**MATERIAL PROPORCIONADO**
------------

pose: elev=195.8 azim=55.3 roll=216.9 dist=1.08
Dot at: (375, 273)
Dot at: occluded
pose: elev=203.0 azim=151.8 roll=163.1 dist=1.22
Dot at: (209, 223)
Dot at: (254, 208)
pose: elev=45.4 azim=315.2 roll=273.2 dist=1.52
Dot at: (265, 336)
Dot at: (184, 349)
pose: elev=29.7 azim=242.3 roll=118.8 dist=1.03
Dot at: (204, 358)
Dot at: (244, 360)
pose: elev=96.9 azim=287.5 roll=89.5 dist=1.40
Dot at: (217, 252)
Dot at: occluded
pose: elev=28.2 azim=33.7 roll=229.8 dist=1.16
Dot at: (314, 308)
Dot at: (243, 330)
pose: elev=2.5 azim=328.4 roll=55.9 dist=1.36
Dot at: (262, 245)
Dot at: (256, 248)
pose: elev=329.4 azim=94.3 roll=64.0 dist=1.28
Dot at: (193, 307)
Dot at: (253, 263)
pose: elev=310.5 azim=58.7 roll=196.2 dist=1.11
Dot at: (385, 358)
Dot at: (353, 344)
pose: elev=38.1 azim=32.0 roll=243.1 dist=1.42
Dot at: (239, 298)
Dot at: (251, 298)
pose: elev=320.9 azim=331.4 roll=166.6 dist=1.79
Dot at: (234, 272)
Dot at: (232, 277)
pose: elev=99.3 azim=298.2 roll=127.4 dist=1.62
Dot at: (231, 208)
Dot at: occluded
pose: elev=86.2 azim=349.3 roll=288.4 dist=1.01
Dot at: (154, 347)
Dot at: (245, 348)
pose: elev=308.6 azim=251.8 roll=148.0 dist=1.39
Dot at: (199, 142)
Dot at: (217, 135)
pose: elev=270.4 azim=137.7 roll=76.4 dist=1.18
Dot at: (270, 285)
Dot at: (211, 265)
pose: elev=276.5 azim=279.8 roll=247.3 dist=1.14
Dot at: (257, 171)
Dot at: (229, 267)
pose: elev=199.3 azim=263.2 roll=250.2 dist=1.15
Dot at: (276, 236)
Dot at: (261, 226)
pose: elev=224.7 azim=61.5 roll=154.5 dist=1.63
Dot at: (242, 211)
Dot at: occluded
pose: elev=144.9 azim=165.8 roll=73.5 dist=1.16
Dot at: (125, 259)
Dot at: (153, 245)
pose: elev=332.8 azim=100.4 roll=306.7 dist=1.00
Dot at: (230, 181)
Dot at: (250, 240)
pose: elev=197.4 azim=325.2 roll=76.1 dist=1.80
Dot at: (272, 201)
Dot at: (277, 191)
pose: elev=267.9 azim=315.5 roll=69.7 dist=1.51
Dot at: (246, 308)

------------

**TAREA REQUERIDA**
Copia todo el material anterior línea por línea, sin alterar ningún carácter.

**RESPUESTA**
pose: elev=195.8 azim=55.3 roll=216.9 dist=1.08
Dot at: (375, 273)
Dot at: occluded
pose: elev=203.0 azim=151.8 roll=163.1 dist=1.22
Dot at: (209, 223)
Dot at: (254, 208)
pose: elev=45.4 azim=315.2 roll=273.2 dist=1.52
Dot at: (265, 336)
Dot at: (184, 349)
pose: elev=29.7 azim=242.3 roll=118.8 dist=1.03
Dot at: (204, 358)
Dot at: (244, 360)
pose: elev=96.9 azim=287.5 roll=89.5 dist=1.40
Dot at: (217, 252)
Dot at: occluded
pose: elev=28.2 azim=33.7 roll=229.8 dist=1.16
Dot at: (314, 308)
Dot at: (243, 330)
pose: elev=2.5 azim=328.4 roll=55.9 dist=1.36
Dot at: (262, 245)
Dot at: (256, 248)
pose: elev=329.4 azim=94.3 roll=64.0 dist=1.28
Dot at: (193, 307)
Dot at: (253, 263)
pose: elev=310.5 azim=58.7 roll=196.2 dist=1.11
Dot at: (385, 358)
Dot at: (353, 344)
pose: elev=38.1 azim=32.0 roll=243.1 dist=1.42
Dot at: (239, 298)
Dot at: (251, 298)
pose: elev=320.9 azim=331.4 roll=166.6 dist=1.79
Dot at: (234, 272)
Dot at: (232, 277)
pose: elev=99.3 azim=298.2 roll=127.4 dist=1.62
Dot at: (231, 208)
Dot at: occluded
pose: elev=86.2 azim=349.3 roll=288.4 dist=1.01
Dot at: (154, 347)
Dot at: (245, 348)
pose: elev=308.6 azim=251.8 roll=148.0 dist=1.39
Dot at: (199, 142)
Dot at: (217, 135)
pose: elev=270.4 azim=137.7 roll=76.4 dist=1.18
Dot at: (270, 285)
Dot at: (211, 265)
pose: elev=276.5 azim=279.8 roll=247.3 dist=1.14
Dot at: (257, 171)
Dot at: (229, 267)
pose: elev=199.3 azim=263.2 roll=250.2 dist=1.15
Dot at: (276, 236)
Dot at: (261, 226)
pose: elev=224.7 azim=61.5 roll=154.5 dist=1.63
Dot at: (242, 211)
Dot at: occluded
pose: elev=144.9 azim=165.8 roll=73.5 dist=1.16
Dot at: (125, 259)
Dot at: (153, 245)
pose: elev=332.8 azim=100.4 roll=306.7 dist=1.00
Dot at: (230, 181)
Dot at: (250, 240)
pose: elev=197.4 azim=325.2 roll=76.1 dist=1.80
Dot at: (272, 201)
Dot at: (277, 191)
pose: elev=267.9 azim=315.5 roll=69.7 dist=1.51
Dot at: (246, 308)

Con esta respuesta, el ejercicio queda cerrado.